となると総合的な自己評価は、一体何で決まるのだろう?総合的な自己評価は、実はたった一つの分野で決まると言う研究者もいる。
というのも、世間的には大成功していて、なんの引け目も感じないような状態の人でも、どことなく自信がないタイプの人もいるからだ。
こういうタイプの人というのは、自分が最も重要視している分野で自己評価を決めている。
つまり自己評価の基準が一つしか無くて、その分野での成功がなければ、他が全てうまくいっていても自己評価が上がらないのだ。
自分自身の成功は、全て○○にかかっている、というわけだ。
ただしたいていの人の場合、自己愛・能力肯定・自信という3本柱のバランスが良いかどうかで自己評価は決まる。
この3つの要素のバランスが悪いと、自己評価が不安定になるからだ。
たとえば、能力肯定ができない人の場合、自信は表面的になって、ちょっとした失敗で自己評価が大きく下がる。
能力肯定ができる人でも自己愛が弱いと、恋愛での失敗が不安やコンプレックスにつながる。
自信が無い場合は、どれだけ愛情に恵まれて自己愛が強くても、行動できなくなってしまうため、自己評価は著しく下がる。
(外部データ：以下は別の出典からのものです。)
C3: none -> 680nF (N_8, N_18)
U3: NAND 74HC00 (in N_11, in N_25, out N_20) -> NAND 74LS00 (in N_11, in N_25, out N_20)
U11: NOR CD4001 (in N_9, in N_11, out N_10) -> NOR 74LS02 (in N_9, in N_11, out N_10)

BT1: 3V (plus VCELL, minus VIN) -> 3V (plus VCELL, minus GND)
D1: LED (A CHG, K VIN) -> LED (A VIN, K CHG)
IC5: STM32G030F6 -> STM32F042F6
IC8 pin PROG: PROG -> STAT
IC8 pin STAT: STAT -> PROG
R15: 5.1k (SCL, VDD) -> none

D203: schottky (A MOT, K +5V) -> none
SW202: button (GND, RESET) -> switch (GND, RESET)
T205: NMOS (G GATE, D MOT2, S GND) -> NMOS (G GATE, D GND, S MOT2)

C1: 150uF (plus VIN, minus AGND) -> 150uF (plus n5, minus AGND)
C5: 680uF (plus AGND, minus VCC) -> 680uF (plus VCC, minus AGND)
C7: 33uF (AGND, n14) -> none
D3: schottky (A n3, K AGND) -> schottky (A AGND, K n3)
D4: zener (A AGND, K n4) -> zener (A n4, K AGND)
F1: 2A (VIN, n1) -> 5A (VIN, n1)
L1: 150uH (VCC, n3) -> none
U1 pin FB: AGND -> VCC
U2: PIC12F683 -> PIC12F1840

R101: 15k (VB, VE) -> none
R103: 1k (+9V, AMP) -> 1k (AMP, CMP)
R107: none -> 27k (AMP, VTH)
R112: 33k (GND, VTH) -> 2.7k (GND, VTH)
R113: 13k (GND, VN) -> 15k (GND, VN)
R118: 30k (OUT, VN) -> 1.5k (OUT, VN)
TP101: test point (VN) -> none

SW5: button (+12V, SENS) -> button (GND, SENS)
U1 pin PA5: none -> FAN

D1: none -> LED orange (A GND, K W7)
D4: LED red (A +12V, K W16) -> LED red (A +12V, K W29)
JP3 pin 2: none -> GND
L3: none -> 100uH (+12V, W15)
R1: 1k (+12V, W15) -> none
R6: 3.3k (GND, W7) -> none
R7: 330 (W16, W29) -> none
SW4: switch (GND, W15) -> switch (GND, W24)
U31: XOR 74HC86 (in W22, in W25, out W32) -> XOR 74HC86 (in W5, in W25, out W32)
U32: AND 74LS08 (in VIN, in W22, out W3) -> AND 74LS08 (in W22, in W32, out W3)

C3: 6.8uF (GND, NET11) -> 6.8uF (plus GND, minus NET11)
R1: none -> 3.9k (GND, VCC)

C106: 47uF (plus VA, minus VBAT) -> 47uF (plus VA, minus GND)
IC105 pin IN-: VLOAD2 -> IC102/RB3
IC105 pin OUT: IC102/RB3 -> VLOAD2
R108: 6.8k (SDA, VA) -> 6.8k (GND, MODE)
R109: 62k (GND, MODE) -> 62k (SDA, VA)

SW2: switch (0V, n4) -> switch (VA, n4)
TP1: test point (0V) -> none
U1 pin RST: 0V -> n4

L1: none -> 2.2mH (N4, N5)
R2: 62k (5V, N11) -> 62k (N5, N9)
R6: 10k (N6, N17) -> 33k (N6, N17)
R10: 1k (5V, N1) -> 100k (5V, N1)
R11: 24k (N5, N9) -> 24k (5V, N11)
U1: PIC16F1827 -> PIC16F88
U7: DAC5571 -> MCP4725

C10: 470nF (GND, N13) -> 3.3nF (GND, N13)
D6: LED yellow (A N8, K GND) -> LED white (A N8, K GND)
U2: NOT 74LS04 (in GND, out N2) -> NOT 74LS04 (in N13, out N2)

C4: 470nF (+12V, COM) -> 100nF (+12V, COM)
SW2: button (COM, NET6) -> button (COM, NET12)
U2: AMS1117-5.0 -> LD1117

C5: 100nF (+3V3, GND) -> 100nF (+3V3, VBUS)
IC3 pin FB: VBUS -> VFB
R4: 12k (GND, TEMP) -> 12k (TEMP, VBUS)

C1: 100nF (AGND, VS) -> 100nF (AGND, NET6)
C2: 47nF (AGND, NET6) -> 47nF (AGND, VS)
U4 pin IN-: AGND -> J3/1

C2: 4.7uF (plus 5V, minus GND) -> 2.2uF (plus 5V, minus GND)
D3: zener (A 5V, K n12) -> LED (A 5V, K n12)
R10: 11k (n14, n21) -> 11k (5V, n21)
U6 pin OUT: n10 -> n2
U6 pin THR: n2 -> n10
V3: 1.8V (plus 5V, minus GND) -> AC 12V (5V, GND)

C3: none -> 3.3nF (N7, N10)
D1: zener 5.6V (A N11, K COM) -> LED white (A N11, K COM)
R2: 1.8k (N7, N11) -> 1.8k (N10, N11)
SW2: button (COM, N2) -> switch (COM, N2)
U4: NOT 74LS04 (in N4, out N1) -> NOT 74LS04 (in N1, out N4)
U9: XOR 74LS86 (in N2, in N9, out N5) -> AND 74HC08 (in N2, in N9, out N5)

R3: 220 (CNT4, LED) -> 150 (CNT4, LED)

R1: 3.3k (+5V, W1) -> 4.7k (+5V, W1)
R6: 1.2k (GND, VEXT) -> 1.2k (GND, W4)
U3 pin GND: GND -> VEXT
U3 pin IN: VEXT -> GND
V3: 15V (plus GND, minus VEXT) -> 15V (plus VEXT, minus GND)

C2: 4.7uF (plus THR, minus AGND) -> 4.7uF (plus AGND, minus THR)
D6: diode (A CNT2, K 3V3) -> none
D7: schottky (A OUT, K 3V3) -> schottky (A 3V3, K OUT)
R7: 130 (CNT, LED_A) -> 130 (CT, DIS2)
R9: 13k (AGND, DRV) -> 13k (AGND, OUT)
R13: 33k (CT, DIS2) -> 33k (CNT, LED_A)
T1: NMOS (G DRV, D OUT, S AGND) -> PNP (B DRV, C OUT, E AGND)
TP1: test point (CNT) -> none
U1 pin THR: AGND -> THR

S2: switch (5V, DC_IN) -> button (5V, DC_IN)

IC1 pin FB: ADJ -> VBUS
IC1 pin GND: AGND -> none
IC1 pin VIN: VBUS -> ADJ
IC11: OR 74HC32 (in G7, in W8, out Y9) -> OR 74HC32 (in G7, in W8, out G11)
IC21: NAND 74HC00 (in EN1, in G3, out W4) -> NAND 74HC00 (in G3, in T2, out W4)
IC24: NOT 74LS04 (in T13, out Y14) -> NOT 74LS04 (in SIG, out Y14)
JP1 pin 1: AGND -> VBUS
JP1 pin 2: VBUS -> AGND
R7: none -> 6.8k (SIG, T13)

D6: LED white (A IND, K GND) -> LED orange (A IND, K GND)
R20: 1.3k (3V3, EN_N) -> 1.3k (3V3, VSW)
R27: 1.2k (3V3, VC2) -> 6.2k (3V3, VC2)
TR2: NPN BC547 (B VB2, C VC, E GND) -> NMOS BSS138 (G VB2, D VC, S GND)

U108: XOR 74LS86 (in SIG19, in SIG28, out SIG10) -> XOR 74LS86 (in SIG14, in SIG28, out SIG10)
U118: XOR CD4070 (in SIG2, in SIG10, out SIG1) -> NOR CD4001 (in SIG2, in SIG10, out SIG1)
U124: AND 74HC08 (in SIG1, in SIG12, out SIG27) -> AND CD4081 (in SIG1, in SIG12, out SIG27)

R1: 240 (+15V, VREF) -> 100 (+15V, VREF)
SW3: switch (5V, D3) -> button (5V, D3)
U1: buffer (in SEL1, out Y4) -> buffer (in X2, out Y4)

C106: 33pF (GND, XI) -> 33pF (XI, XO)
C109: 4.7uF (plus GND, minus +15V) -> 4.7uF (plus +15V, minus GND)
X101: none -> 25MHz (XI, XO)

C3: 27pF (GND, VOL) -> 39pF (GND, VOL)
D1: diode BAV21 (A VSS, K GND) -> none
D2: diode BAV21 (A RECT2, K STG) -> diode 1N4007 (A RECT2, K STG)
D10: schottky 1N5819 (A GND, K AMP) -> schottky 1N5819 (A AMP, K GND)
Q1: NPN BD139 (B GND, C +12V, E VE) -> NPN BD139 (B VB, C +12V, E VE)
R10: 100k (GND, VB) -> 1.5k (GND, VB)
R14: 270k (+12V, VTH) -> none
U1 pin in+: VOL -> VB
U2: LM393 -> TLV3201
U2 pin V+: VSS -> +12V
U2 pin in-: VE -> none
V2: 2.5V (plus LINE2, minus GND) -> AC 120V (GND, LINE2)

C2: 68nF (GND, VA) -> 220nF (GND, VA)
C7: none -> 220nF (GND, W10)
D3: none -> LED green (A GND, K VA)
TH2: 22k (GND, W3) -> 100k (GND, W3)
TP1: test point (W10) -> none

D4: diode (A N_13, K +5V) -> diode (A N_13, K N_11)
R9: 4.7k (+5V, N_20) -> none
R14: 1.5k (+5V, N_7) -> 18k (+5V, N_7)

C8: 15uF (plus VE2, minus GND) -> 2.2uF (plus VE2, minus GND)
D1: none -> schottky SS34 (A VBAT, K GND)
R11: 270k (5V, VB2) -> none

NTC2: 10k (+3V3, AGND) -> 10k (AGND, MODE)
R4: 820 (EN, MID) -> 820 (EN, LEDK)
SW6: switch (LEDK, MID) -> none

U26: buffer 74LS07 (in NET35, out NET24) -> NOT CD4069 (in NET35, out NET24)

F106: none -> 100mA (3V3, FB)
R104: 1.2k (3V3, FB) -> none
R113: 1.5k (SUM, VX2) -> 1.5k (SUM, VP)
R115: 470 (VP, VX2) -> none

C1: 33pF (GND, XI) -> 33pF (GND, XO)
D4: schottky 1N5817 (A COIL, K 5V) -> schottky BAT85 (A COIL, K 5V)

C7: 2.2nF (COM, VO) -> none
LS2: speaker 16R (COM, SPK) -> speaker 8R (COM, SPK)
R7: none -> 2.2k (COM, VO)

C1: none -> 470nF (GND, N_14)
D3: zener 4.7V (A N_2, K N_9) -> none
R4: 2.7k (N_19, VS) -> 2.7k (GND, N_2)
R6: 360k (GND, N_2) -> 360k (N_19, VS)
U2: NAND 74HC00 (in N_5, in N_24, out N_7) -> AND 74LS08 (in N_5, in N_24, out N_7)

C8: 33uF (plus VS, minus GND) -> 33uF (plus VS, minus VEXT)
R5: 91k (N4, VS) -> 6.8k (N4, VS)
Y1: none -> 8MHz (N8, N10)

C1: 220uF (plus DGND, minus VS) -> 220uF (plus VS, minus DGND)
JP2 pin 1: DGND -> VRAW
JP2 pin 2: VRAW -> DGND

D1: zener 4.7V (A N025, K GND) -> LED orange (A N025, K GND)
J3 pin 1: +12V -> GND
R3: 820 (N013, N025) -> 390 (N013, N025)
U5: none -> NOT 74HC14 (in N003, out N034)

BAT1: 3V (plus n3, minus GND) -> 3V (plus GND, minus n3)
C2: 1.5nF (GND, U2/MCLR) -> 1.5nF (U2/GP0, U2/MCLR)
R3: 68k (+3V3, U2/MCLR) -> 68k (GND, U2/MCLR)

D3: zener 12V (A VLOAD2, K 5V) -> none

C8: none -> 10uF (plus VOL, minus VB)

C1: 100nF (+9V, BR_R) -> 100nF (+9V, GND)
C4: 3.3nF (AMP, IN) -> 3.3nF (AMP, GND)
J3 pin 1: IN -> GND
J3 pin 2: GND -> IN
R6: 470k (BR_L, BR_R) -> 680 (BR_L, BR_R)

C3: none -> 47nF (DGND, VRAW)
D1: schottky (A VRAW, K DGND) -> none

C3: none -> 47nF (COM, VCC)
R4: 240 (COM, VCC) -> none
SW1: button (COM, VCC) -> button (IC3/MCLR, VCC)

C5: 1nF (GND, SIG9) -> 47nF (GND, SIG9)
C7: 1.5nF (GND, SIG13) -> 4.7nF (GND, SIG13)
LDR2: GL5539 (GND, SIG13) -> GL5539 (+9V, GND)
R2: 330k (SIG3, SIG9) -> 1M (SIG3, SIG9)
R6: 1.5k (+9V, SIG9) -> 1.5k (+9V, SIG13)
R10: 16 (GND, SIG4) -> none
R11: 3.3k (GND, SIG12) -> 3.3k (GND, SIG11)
立派な学歴があり、親から愛されて育っても、甘やかされて過保護に育っていれば自信が持てず、厳しい現実に立ち向かう勇気が起こらないのだ。
結論として、「自己評価の心理学」によると、自己評価は「愛されているという気持ち」と「能力があるという気持ち」の二つでできているという。
というのも、愛されているという気持ちだけで、能力を評価されない場合は「子供扱いされている」気分になる。
逆に能力を高く評価されていたとしても、誰にも愛されていないと満たされず、欲求不満に陥ってしまう。
なのでこの二つが揃って初めて人は満足し、そこで自己評価が高くなるのだという。
要するに、愛情と能力の低い方で決まるわけだな。